The Palm Coast City Council unanimously approved a $25 million construction contract with PC Construction for the city's second sewer plant at a City Council meeting Feb. 16.

"Our wastewater treatment plant, we only have one, and it is very near capacity," City Manager Jim Landon said at the meeting. 

The city's current wastewater plant on Utility Drive is permitted by the Department of Environmental Protection to handle 6.83 million gallons a day, Community Development Director Steve Flanagan told council members.

It's nearing that number, and has at times handled around 10 million gallons a day during heavy rains.

If the Utility Drive plant exceeds its permitted capacity before a new plant is built, the DEP could stop the city from allowing new subdivisions to be built. 

The new sewer plant will have a capacity of about two million gallons a day in its initial phase, but would be constructed so that that capacity could eventually be expanded to six million gallons a day,  Flanagan said.

The new plant will be built near city Water Plant No. 3, about three miles north of Palm Coast Parkway on U.S. 1, and connect to the re-use system at Wastewater Plant 1 on Utility Drive.
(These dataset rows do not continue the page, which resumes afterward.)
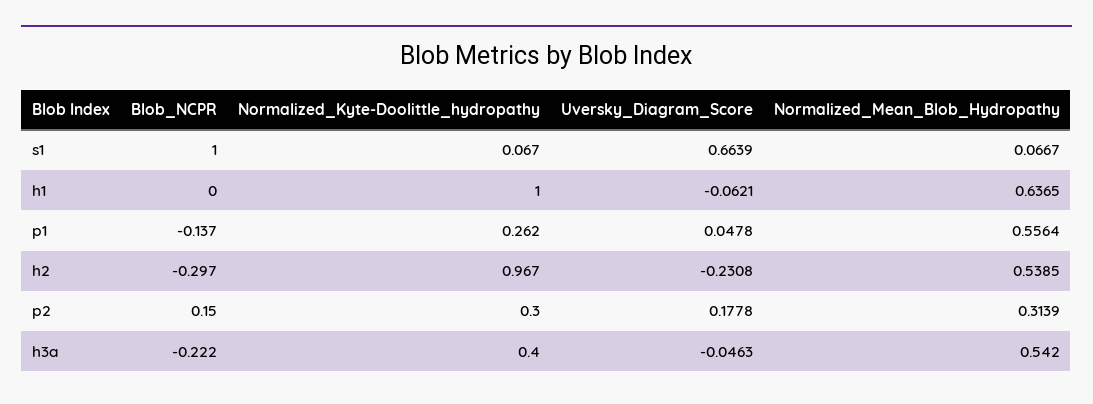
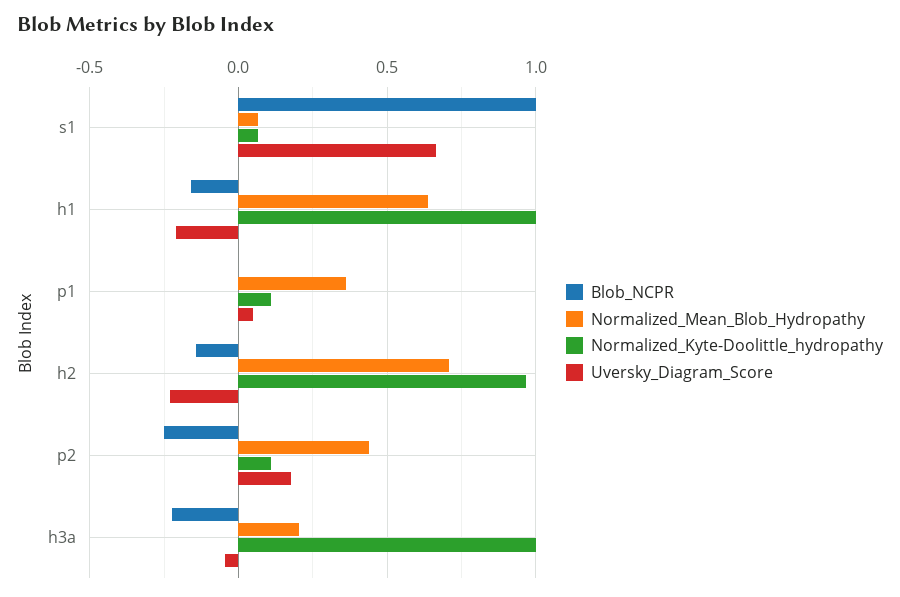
Blob_NCPR, h1: 0 -> -0.15
Uversky_Diagram_Score, h1: -0.0621 -> -0.2
Blob_NCPR, p1: -0.137 -> 0
Normalized_Kyte-Doolittle_hydropathy, p1: 0.262 -> 0.1
Normalized_Mean_Blob_Hydropathy, p1: 0.5564 -> 0.35
Blob_NCPR, h2: -0.297 -> -0.15
Normalized_Mean_Blob_Hydropathy, h2: 0.5385 -> 0.7
Blob_NCPR, p2: 0.15 -> -0.25
Normalized_Kyte-Doolittle_hydropathy, p2: 0.3 -> 0.1
Normalized_Mean_Blob_Hydropathy, p2: 0.3139 -> 0.45
Normalized_Kyte-Doolittle_hydropathy, h3a: 0.4 -> 1
Normalized_Mean_Blob_Hydropathy, h3a: 0.542 -> 0.2

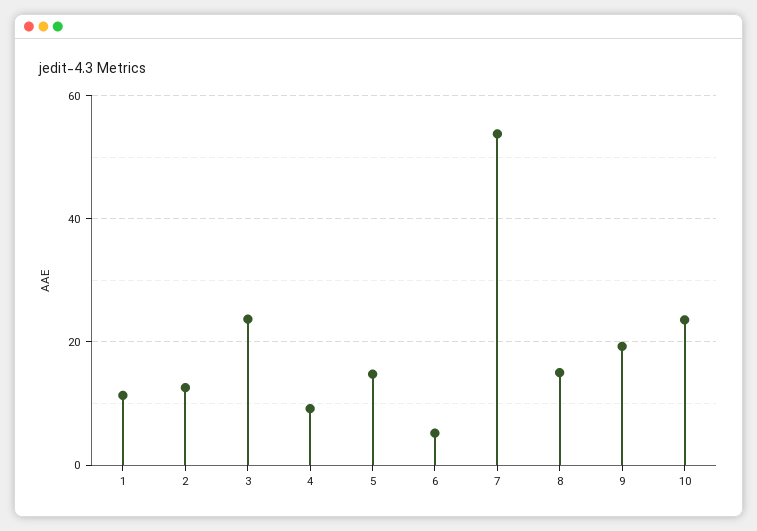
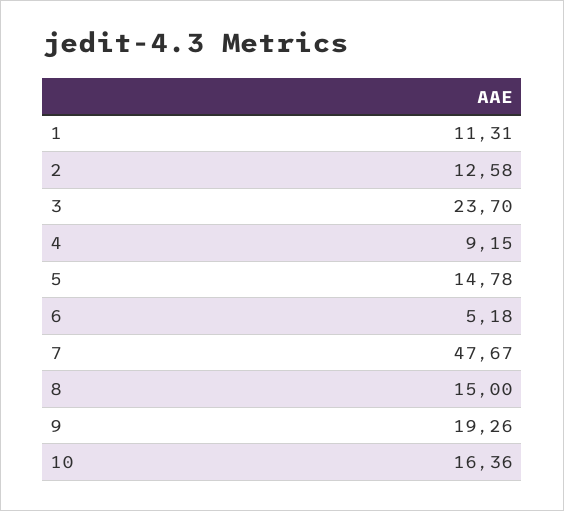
7: 54 -> 47.67
10: 24 -> 16.36

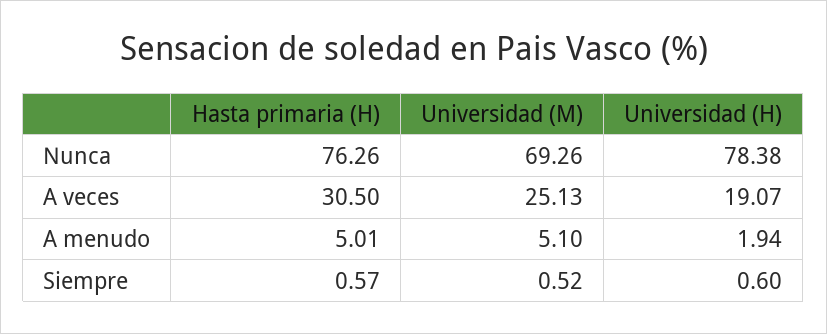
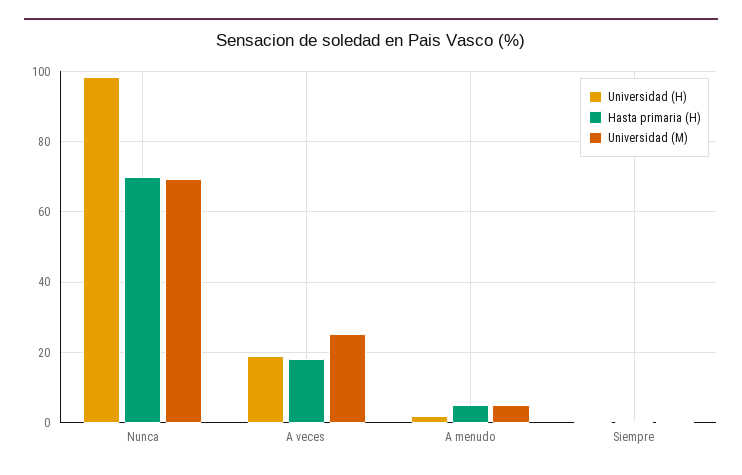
Hasta primaria (H), Nunca: 76.26 -> 70
Universidad (H), Nunca: 78.38 -> 98
Hasta primaria (H), A veces: 30.5 -> 18

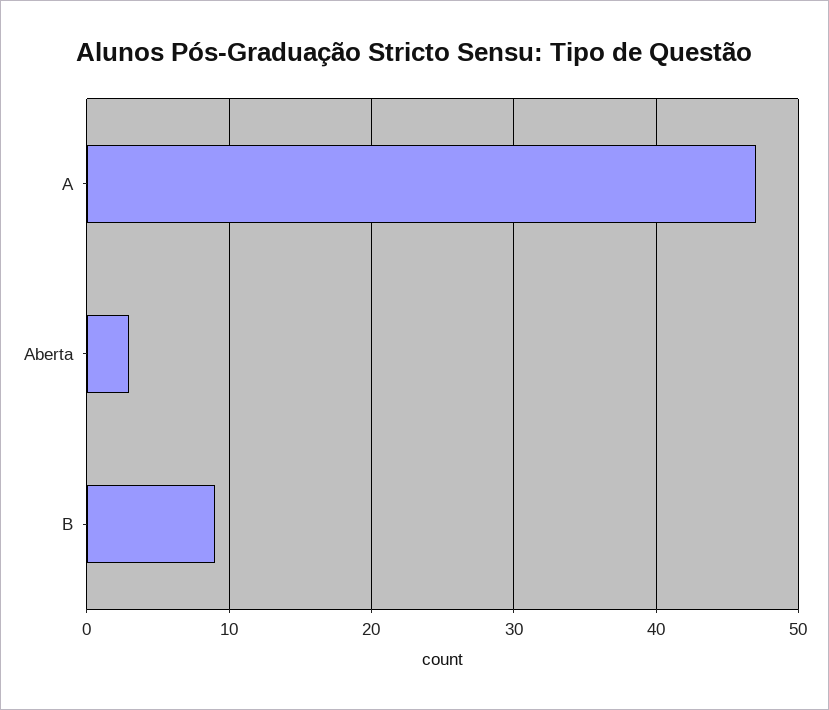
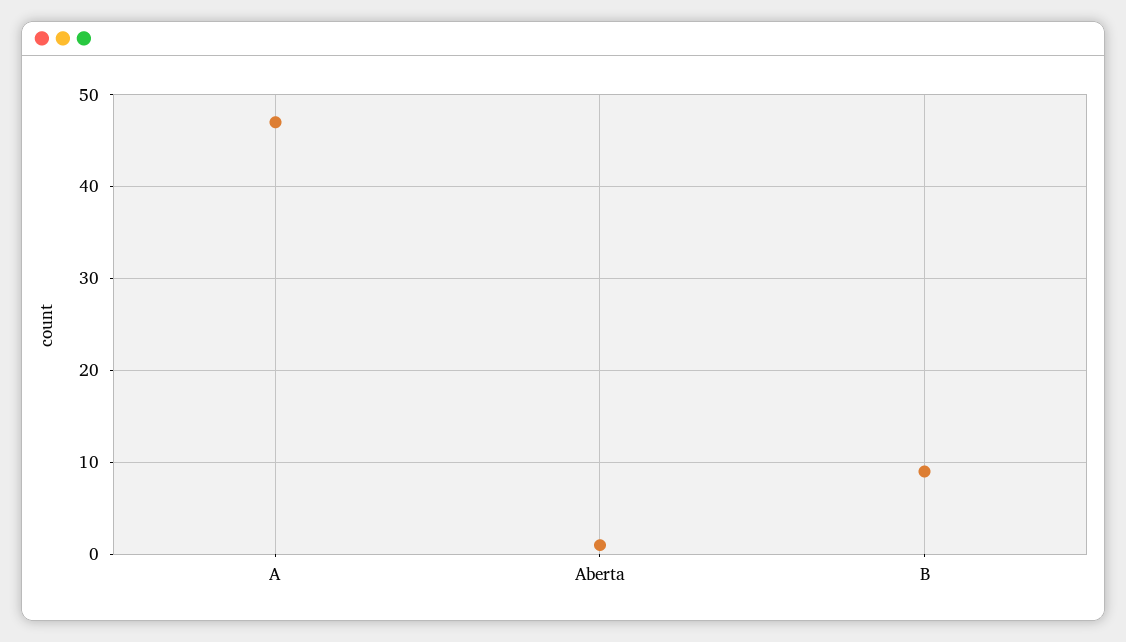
Aberta: 3 -> 1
The city hopes most of the new sewer plant's effluent will ultimately go to re-use, Flanagan said. The remainder would be released into the swamp that runs between U.S.1 and the Belle Terre Elementary School and Indian Trails Middle School properties off Belle Terre Parkway.

The construction contract the council approved Feb. 16 has a plant construction cost of $25,108,000, plus a 5% contingency of  $1,255,400, for a total appropriation of $26,363,400. 

The city already took out a $31 million State Revolving Fund loan last year to pay for the new plant.  

The remainder of the $31 million loan will pay for two supporting projects: an effluent disposal line, and the design of a master pump station on Matanzas Woods Parkway that will reroute flow coming from the the northwest quadrant of the city to the new sewer plant instead of the existing one.